As I read, with rage, the treatment he received through decades of condoned racism, I had to keep reminding myself that much of it occurred during my lifetime. As a native of the West Coast it is also important to realize that racial hatred is not confined to other parts of the country. Anaheim, California—home of Disneyland in the heart of blindly-Republican Orange County—was practically founded by Klansmen. It posted signs on its outskirts that read “KIGY” (Klansmen I Greet You).
Now, 110 years after Dawson’s birth, a black man may be our next president. I’ll be devoting much of my time in the US working to make it so through my Political Action Committee, Authors & Illustrators for Children. Please visit www.aiforc.org to see what we’re doing and, if inspired, make a donation.
The history is lost. The mysteries
Our modern world couldn’t possibly become a mystery, could it?
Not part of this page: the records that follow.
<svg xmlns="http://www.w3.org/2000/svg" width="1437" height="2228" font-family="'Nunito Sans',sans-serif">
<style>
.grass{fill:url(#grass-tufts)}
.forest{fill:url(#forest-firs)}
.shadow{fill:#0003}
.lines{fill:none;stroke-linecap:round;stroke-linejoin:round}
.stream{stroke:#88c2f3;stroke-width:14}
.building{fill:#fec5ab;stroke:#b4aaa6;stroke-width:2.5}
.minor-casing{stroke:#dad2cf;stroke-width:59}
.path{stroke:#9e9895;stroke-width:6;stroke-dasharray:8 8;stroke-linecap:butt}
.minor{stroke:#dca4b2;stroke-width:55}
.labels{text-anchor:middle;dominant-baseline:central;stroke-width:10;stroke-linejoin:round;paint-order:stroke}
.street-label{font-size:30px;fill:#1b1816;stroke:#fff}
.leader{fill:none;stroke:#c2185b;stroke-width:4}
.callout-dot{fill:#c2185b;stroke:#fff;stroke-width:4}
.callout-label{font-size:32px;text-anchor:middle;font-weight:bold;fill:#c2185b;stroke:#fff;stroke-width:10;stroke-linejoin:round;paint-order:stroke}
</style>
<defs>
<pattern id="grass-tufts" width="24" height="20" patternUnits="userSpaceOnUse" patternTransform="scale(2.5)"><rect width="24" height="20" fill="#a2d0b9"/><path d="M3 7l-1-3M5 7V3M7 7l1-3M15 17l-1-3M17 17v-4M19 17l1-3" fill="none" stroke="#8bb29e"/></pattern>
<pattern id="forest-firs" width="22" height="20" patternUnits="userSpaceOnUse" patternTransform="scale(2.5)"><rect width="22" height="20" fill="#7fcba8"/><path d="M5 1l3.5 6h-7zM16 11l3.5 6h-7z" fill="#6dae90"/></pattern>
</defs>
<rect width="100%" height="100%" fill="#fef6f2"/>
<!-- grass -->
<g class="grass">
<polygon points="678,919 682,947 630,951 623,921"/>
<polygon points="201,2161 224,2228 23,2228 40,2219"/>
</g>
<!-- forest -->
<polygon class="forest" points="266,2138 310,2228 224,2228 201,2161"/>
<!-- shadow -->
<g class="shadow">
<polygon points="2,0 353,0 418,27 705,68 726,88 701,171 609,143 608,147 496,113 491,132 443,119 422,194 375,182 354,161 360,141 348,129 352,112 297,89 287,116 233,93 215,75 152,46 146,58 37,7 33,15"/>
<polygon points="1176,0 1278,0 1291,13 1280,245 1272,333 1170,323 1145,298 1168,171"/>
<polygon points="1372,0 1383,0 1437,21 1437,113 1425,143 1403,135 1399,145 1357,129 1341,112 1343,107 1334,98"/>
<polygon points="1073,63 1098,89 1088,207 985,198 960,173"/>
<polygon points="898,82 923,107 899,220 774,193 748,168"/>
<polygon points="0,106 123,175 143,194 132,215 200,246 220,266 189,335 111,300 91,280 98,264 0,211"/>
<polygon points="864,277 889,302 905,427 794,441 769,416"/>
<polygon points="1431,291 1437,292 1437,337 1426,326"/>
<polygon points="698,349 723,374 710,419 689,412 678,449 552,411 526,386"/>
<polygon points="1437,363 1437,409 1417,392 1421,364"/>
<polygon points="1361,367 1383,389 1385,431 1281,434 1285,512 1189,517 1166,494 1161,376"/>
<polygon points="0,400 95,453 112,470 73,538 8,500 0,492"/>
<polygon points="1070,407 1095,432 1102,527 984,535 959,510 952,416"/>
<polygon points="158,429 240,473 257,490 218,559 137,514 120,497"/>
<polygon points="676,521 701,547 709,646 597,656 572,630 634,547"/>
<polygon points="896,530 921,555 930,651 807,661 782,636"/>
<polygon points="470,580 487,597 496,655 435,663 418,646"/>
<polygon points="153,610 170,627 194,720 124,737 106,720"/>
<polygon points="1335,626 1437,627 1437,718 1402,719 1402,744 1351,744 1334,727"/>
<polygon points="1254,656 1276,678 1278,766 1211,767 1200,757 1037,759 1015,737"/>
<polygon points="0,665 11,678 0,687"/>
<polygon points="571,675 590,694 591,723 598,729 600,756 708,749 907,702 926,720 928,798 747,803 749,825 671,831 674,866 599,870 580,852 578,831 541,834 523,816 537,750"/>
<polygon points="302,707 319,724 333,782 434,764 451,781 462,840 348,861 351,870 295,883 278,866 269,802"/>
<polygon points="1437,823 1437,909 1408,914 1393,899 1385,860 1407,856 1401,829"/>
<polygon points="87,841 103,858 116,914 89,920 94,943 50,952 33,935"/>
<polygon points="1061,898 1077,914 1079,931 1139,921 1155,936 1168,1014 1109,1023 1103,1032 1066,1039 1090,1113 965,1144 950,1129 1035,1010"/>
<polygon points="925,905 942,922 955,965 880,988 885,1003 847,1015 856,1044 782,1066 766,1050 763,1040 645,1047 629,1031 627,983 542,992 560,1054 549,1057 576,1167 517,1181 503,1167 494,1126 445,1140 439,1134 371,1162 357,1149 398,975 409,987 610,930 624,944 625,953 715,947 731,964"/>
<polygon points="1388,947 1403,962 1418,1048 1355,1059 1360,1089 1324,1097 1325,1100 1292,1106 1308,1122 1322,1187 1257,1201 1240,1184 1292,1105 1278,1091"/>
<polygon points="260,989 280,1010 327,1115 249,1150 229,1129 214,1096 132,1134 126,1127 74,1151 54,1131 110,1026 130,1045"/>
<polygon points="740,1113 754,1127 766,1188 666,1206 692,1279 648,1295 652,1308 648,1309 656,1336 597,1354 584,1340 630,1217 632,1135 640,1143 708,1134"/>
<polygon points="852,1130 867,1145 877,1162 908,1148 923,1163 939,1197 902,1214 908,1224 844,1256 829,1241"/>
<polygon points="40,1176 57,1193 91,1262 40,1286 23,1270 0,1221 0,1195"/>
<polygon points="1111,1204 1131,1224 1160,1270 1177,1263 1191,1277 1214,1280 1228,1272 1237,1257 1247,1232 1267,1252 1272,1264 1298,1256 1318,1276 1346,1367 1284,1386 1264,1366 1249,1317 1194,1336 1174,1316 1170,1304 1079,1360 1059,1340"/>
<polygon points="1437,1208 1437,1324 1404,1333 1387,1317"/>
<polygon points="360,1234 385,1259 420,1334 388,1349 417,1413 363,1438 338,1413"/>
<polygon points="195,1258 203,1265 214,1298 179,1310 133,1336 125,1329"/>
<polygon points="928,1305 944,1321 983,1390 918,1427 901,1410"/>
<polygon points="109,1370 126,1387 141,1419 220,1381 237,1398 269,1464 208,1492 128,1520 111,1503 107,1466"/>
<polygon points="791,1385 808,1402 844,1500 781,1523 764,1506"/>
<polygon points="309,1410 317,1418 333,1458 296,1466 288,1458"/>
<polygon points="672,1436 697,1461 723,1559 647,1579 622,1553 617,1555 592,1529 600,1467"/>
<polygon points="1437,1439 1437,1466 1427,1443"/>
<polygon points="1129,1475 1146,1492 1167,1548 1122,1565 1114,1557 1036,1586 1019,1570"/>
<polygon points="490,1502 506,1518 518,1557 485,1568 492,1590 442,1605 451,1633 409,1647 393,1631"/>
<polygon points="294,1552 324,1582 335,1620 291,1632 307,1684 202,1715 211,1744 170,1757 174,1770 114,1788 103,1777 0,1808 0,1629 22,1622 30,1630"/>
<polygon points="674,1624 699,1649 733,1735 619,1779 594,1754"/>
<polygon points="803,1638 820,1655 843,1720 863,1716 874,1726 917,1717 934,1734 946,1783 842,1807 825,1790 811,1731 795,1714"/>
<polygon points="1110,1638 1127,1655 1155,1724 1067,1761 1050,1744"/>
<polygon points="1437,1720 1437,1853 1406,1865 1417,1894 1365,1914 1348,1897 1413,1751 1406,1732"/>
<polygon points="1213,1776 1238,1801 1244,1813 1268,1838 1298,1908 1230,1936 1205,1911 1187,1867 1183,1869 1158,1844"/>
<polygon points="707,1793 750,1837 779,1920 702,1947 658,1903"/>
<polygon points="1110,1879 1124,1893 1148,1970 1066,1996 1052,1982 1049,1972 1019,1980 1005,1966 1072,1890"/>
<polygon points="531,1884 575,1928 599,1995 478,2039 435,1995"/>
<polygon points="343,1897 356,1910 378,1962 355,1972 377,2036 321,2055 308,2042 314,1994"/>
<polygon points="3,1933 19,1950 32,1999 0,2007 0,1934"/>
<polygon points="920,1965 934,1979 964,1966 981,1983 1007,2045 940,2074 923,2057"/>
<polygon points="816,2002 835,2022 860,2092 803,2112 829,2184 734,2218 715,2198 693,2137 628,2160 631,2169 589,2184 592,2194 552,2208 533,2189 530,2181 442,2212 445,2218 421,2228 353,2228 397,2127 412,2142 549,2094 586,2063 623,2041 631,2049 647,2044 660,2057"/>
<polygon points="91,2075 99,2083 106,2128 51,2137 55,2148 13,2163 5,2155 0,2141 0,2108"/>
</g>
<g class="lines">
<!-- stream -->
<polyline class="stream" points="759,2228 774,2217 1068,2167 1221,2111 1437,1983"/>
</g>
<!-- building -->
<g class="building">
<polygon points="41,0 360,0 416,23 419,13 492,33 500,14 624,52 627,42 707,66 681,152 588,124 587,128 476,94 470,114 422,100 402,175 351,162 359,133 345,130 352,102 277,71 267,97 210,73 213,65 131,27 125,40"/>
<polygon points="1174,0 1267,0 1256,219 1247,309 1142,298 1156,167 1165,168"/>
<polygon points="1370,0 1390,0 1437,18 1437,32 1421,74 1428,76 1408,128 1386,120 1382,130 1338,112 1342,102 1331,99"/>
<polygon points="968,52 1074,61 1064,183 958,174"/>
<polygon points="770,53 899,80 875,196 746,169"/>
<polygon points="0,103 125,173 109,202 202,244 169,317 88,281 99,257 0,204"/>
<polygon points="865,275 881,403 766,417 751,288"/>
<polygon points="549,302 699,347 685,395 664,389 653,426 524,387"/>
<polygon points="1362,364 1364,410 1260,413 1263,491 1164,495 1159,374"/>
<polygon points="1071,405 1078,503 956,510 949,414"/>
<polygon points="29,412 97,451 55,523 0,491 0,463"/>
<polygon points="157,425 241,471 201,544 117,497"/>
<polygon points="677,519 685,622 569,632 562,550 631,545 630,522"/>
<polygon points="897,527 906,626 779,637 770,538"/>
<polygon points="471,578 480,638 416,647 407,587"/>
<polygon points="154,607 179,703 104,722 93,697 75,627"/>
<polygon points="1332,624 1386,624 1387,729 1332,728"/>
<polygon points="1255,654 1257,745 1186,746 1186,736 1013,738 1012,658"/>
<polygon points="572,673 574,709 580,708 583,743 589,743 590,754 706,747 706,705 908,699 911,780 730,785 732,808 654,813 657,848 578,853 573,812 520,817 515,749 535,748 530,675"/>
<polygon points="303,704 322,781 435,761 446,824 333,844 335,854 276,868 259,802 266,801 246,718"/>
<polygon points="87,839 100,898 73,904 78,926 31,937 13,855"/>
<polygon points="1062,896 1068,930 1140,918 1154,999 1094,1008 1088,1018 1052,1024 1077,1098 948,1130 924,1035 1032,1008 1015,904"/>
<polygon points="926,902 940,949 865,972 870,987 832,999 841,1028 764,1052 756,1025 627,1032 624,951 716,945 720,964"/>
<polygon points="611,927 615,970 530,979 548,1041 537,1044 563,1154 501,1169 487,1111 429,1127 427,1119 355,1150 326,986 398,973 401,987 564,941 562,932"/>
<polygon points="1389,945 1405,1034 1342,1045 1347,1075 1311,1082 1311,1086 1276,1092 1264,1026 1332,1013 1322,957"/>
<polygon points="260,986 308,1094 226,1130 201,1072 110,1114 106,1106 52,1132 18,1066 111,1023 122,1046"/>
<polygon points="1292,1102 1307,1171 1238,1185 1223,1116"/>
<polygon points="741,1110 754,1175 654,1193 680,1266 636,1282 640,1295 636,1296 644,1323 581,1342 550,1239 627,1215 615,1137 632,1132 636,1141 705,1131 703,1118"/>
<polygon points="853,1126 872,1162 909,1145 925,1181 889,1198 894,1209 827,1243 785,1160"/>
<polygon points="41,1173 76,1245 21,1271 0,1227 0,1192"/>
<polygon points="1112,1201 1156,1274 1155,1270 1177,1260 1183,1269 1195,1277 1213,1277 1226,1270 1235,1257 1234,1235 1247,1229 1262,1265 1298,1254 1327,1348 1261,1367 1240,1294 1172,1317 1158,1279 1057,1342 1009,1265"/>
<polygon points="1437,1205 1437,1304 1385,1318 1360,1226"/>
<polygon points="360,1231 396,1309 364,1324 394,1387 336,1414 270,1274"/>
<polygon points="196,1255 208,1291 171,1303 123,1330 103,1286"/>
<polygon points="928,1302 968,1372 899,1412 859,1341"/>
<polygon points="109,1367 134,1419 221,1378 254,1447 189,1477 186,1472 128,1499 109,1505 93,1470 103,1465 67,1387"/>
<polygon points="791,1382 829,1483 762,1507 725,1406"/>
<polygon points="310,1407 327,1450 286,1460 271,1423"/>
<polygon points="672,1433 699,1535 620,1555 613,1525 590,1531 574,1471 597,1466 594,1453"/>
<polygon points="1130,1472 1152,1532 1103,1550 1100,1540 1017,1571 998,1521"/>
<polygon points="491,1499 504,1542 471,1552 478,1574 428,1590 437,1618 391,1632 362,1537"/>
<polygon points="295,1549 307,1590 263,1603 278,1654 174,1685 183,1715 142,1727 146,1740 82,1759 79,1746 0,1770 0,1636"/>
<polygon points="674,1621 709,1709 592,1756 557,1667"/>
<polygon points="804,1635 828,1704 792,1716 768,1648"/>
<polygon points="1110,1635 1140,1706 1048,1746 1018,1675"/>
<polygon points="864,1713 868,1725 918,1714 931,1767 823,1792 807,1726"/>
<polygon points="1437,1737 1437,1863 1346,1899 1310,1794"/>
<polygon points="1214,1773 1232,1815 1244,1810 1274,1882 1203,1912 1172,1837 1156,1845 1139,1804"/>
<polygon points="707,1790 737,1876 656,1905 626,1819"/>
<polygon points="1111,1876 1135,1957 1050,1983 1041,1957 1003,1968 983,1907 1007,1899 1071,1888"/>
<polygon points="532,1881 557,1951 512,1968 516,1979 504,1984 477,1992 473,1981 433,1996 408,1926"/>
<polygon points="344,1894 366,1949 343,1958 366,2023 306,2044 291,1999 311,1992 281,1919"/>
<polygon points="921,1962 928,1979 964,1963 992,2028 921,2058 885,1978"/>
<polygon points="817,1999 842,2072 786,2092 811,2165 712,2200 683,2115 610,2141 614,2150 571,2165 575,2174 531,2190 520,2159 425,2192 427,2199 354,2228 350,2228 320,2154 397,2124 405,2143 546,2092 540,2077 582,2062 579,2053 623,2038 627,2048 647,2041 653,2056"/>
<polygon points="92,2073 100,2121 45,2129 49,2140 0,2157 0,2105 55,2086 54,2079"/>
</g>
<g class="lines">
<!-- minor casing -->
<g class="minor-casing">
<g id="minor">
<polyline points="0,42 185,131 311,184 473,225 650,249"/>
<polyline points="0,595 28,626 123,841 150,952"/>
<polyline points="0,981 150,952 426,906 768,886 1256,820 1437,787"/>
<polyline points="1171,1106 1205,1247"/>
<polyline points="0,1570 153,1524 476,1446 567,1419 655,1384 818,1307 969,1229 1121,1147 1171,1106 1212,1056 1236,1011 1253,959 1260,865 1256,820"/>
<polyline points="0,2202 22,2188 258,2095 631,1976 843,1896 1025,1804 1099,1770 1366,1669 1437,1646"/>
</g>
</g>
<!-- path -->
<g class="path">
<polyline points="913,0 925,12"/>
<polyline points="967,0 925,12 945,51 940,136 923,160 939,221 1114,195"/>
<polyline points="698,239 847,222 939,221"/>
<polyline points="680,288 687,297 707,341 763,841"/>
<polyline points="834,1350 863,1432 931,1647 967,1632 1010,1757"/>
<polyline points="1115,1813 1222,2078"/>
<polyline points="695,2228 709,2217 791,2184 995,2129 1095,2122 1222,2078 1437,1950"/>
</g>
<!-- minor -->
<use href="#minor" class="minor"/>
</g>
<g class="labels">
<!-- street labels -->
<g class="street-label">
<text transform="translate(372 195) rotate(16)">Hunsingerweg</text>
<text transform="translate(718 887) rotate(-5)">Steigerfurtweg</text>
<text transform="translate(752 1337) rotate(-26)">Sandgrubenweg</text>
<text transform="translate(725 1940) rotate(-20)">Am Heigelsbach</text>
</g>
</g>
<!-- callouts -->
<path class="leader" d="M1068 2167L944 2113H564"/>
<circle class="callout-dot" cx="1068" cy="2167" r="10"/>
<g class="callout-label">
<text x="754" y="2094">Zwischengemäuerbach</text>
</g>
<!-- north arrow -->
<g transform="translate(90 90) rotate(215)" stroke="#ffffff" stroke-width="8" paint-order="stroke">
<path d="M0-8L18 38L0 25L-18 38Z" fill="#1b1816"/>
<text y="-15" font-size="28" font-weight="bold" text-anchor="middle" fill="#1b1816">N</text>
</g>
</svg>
History is written every day in a hundred thousand newscasts and newspapers.
The mystery left to future generations will be that of sorting through all the clutter to discover something that resembles the truth. I hope, when they are through, they will look upon this time with awe; that 2008 will appear on timelines not with a question mark, but identified as the turning point of these times—where we left the past behind and started our journey on a path truly different than the one we've walked. A time when, to paraphrase Routledge, the whole air vibrated with a vast purpose and energy.
Such is Easter Island. It bears no resemblance to the
ideal lotus-eating lands of the Pacific; rather, with its bleak
grass-grown surface, its wild rocks and restless ocean, it recalls
some of the Scilly Isles or the coast of Cornwall. It is not a
beautiful country nor even a striking one, but it has a fascination
of its own. All portions of it are accessible; from every part are
seen marvelous views of rolling country; everywhere is the wind of
heaven; around and above all are boundless sea and sky, infinite
space and a great silence. The dweller there is ever listening for
he knows not what, feeling unconsciously that he is in the
antechamber to something yet more vast which is just beyond his ken.